She was a daughter of John Warren of Poynton (died 1587) and his wife Margaret Molyneux (died 1617), and married William Davenport of Bramhall Hall.

A bed at Bramhall Hall was hung with curtains embroidered by Dorothy Davenport in worsted or crewel wool thread. The scenes of the story of Adam and Eve gave the name to the room, the "Paradise Room", which survives. Dorothy worked on the curtains between 1610 and 1636.

She embroidered this inscription for the frieze or valance that runs around the bed:Feare God and sleepe in peace, that thou in Chryste mayeste reste, To passe from dayes of sinne and rayne with Him in blisse, Where angells do remayne, And blesse and prayse His name with songs of joy and hapinese, And live with Him for ever.

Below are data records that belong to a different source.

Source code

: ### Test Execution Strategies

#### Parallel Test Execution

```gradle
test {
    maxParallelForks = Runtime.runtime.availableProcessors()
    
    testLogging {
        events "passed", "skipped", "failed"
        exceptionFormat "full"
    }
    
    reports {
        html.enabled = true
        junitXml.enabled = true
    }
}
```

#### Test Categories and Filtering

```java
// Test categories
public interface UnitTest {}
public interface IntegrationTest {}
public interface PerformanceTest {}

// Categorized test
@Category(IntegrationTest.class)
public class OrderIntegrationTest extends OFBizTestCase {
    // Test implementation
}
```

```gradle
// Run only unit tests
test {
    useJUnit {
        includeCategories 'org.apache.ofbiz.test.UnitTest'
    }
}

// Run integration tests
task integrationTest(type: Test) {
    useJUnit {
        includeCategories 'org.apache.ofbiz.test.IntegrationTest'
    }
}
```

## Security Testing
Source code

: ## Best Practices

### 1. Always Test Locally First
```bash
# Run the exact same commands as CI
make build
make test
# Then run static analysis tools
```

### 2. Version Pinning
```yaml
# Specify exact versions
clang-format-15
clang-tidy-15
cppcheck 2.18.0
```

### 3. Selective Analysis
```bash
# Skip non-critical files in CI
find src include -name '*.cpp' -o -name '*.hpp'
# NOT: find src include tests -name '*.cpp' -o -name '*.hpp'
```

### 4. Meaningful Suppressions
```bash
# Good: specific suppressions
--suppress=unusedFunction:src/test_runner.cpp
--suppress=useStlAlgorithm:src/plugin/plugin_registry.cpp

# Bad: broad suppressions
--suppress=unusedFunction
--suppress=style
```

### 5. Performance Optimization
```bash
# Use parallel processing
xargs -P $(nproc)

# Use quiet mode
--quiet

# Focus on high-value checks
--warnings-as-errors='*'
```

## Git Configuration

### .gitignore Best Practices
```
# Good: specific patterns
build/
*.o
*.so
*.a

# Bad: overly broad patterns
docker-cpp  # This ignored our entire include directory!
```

Therefore, O Lord, in thee is my full hope and trust, that thou wilt me defend from sinne, the worlde and divil: Who goeth about to catch poor sinners in their snare and bringe them to that place where greef and sorrows are. So now I end my lynes and worke that hath beene longe to them that doe them reade, in hope they will be pleased, by me DORITHY DAVENPORTE 1636.

The inscription has elements of bedtime prayers and the verbal formulae of wills, and evokes an equivalence between sleep and death. The bed was a part of the refashioning of Bramall Hall and the image and reputation the Davenport's hoped to foster.

The initials W.D:D.D for William and Dorothy Davenport also feature on the bed curtains with the dates 1610 and 1614. In the 19th-century, the bed was bought by William Bromley-Davenport, a member of the Bromley-Davenport family, and taken to Capesthorne Hall where it is preserved.